== TEKS BACAAN ==

REPUBLIKA.CO.ID, JAKARTA— Segala hal yang terjadi pada manusia, baik terlihat atau tidak terlihat memiliki penjelasan dari sudut ilmiah, begitu juga dengan segala fenomena dalam pernikahan. Seperti halnya saat seseorang merasakan jatuh cinta yang sering dikaitkan dengan sebutan mabuk asmara.
Dr Muhammad John, SpKJ mengatakan, istilah mabuk asmara ini sejalan dengan kondisi saat jatuh cinta, dimana seseorang menjadi 'kecanduan' untuk memikirkan dan membayangkan si dia. Secara ilmiah, fenomena ini diakibatkan kelebihan zat dopamin, salah satu senyawa kimia organik dari keluarga katekolamin dan fenetilamina.

===
== BAGIAN DATA ==

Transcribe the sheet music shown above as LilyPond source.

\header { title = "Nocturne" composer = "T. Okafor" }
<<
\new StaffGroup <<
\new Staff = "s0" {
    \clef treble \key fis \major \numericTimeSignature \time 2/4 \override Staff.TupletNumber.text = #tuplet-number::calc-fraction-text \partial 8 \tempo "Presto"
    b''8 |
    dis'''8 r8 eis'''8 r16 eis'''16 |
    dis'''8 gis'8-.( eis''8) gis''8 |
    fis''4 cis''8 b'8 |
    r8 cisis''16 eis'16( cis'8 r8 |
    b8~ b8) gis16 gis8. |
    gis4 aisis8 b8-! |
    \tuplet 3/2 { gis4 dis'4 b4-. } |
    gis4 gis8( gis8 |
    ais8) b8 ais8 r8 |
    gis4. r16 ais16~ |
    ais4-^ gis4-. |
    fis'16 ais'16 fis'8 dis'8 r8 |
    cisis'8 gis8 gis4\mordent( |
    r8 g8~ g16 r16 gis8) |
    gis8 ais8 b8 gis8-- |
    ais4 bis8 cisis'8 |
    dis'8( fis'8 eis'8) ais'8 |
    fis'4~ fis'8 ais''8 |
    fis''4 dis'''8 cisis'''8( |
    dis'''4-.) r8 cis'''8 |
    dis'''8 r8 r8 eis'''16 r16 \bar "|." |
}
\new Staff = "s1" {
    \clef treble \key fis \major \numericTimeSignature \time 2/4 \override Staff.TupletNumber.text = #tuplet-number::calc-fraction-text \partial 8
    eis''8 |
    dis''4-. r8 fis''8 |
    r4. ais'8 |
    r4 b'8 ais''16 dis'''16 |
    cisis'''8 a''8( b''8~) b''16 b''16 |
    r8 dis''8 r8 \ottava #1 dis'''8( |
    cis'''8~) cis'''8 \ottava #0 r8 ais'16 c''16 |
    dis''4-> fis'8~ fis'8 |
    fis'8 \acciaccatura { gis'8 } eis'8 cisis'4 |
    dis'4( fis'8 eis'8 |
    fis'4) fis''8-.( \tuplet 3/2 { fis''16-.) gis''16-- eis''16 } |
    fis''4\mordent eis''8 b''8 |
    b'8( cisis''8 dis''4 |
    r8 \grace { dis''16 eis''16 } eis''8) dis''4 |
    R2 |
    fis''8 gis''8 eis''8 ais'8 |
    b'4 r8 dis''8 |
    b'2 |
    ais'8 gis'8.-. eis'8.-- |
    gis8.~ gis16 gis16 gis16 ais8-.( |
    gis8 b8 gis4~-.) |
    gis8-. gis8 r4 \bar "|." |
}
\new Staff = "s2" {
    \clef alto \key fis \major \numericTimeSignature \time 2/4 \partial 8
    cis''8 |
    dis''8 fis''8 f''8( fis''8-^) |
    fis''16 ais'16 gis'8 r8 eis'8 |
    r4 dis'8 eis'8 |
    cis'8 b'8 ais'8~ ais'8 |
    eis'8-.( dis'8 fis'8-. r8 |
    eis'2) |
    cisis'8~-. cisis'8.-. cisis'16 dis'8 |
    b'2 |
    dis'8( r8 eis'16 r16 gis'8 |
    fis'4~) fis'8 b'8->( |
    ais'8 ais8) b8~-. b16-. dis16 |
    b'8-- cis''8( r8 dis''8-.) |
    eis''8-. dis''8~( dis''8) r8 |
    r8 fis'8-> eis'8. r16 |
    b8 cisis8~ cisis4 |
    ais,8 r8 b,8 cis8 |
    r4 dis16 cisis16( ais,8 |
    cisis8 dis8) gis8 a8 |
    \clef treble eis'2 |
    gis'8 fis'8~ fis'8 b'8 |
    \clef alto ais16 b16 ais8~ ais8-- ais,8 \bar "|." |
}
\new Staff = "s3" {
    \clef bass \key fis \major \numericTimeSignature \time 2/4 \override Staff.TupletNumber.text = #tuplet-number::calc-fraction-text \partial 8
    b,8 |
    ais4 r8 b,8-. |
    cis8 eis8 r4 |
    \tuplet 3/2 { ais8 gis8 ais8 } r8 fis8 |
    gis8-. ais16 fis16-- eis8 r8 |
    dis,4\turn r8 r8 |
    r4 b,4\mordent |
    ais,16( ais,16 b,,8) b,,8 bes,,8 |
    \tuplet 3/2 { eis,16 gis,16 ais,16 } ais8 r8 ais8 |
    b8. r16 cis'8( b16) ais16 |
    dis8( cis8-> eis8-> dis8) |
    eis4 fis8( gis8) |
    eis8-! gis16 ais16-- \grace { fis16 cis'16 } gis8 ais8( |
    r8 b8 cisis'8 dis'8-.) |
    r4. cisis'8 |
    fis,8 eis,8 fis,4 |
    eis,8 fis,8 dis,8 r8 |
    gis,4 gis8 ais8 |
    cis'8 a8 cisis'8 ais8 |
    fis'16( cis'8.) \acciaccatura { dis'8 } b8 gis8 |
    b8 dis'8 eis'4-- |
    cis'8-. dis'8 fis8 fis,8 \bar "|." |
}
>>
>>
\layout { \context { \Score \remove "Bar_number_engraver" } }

===

▶ **PETUNJUK PENGERJAAN**
1) Buatlah ringkasan bacaan tentang mabuk asmara dalam dua kalimat.
2) Tentukan apakah setiap pernyataan berikut sesuai dengan bacaan tentang mabuk asmara, lalu sertakan kutipan dari bacaan yang menjadi dasar jawaban.
(a) Dopamin termasuk senyawa kimia organik dari keluarga katekolamin dan fenetilamina.
(b) Fenomena dalam pernikahan tidak memiliki penjelasan dari sudut ilmiah.
(c) Menurut Dr Muhammad John, SpKJ, istilah mabuk asmara bertentangan dengan kondisi saat jatuh cinta.
3) Berdasarkan bacaan tentang mabuk asmara, jelaskan dalam satu kalimat penyebab ilmiah seseorang terus memikirkan dan membayangkan si dia saat jatuh cinta.
Baris-baris data tidak digunakan dalam pengerjaan ini.

▶ **JAWABAN TUGAS**
1) Segala hal yang terjadi pada manusia, termasuk fenomena dalam pernikahan seperti jatuh cinta yang sering disebut mabuk asmara, memiliki penjelasan ilmiah. Dr Muhammad John, SpKJ menyatakan bahwa saat jatuh cinta seseorang menjadi "kecanduan" untuk memikirkan dan membayangkan si dia, dan secara ilmiah fenomena ini diakibatkan oleh kelebihan zat dopamin.

2)
(a) Ya: "salah satu senyawa kimia organik dari keluarga katekolamin dan fenetilamina".
(b) Tidak: "memiliki penjelasan dari sudut ilmiah, begitu juga dengan segala fenomena dalam pernikahan".
(c) Tidak: "istilah mabuk asmara ini sejalan dengan kondisi saat jatuh cinta".

3) Secara ilmiah, kondisi "kecanduan" untuk memikirkan dan membayangkan si dia saat jatuh cinta diakibatkan oleh kelebihan zat dopamin, yaitu salah satu senyawa kimia organik dari keluarga katekolamin dan fenetilamina.